Verizon close to deal to buy Intel’s TV service

December 15, 2013

Verizon Communications is near an agreement to buy Intel’s Internet-based pay-TV start-up, according to people familiar with the discussions.

The deal may be announced as soon as this week, after final details are complete, said the people, who asked not to be identified because the talks aren’t public. Intel, which developed the service called OnCue, began looking for a buyer this year rather than invest in the programming and bring it to market.

Verizon, the second-largest U.S. communications company, will use OnCue to extend its pay-TV offering beyond the geographic footprint of its FiOS fiber-optic service. That could shake up pay TV by bringing more competition to cable firms that dominate territories, as well as satellite companies with wide coverage that lack the Web’s interactive capability.

OnCue is designed to provide pay-TV programming over any high-speed Internet connection, making it a threat to cable-TV services that deliver shows over dedicated lines restricted by territory. Intel’s system includes servers, set-top boxes and applications that can stream content to televisions, phones and tablets.

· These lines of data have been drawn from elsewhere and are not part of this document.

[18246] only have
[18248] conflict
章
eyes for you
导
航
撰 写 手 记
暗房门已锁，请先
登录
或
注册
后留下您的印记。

In the hands of Verizon, the product could help spark a trend toward “hardware light” video services, said Andy Hargreaves, an analyst with Pacific Crest Securities in Portland, Ore. That would let people start, stop and switch video services more easily, and could accelerate a shift toward more interactive advertising and advanced analytics, he said.

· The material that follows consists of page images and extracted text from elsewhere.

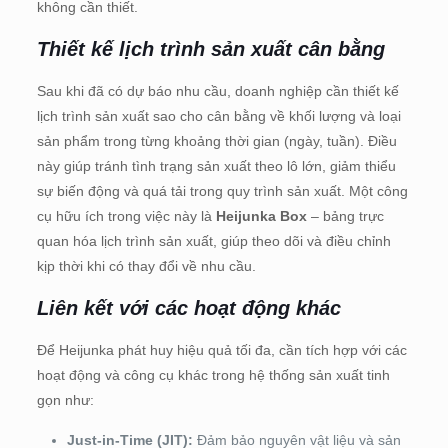
không cần thiết.
Thiết kế lịch trình sản xuất cân bằng
Sau khi đã có dự báo nhu cầu, doanh nghiệp cần thiết kế
lịch trình sản xuất sao cho cân bằng về khối lượng và loại
sản phẩm trong từng khoảng thời gian (ngày, tuần). Điều
này giúp tránh tình trạng sản xuất theo lô lớn, giảm thiểu
sự biến động và quá tải trong quy trình sản xuất. Một công
cụ hữu ích trong việc này là
Heijunka Box
– bảng trực
quan hóa lịch trình sản xuất, giúp theo dõi và điều chỉnh
kịp thời khi có thay đổi về nhu cầu.
Liên kết với các hoạt động khác
Để Heijunka phát huy hiệu quả tối đa, cần tích hợp với các
hoạt động và công cụ khác trong hệ thống sản xuất tinh
gọn như:
Just-in-Time (JIT):
Đảm bảo nguyên vật liệu và sản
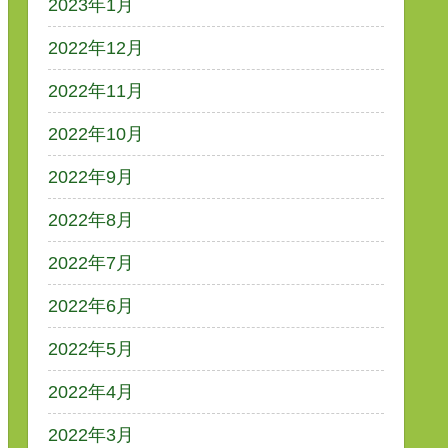
2023年1月
2022年12月
2022年11月
2022年10月
2022年9月
2022年8月
2022年7月
2022年6月
2022年5月
2022年4月
2022年3月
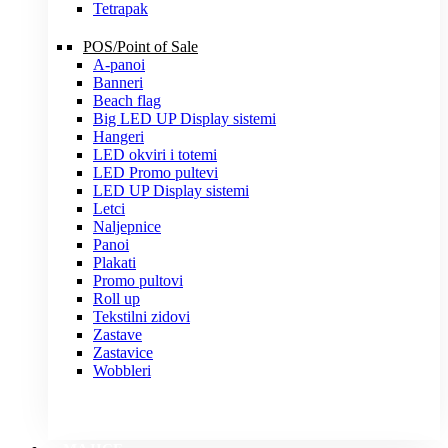
Tetrapak
POS/Point of Sale
A-panoi
Banneri
Beach flag
Big LED UP Display sistemi
Hangeri
LED okviri i totemi
LED Promo pultevi
LED UP Display sistemi
Letci
Naljepnice
Panoi
Plakati
Promo pultovi
Roll up
Tekstilni zidovi
Zastave
Zastavice
Wobbleri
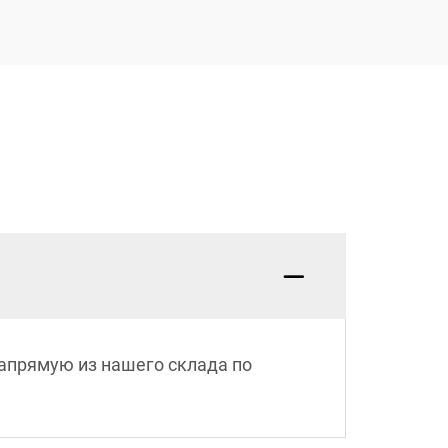
напрямую из нашего склада по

Intel, the world’s largest chipmaker, decided to divest the business after its new management opted to focus on selling chips for mobile devices, said one of the people.

Intel delayed plans to begin offering the service to subscribers by year’s end. The company was asking about $500 million for OnCue, people with knowledge of the situation said in November.

Spokesmen for Verizon and Intel declined to comment.

New York-based Verizon has been asking media companies if a streaming product would require new contracts for programming, or whether existing FiOS TV agreements could be amended to include the additional rights, people with knowledge of the situation have said.

California-based Intel fell 0.7 percent to close at $24.29 Friday. The shares have advanced 18 percent this year. Verizon slipped 0.6 percent to $47.84, leaving it with an 11 percent year-to-date advance. Dallas-based AT&T is the largest U.S. communications company.

Intel backed off of its TV efforts under new chief executive Brian Krzanich. He took the reins in May and is focusing on revitalizing its efforts to win orders from mobile-phone and tablet makers as sales of those devices erode demand for its traditional market, personal computers.

Intel’s efforts to create a Web-based pay-TV alternative have attracted criticism from potential competitors, including DirecTV chief executive Mike White, who runs the largest U.S. satellite-
television provider. The main drawback is that it requires customers to get a separate broadband connection, White said, so it’s not a stand- alone service.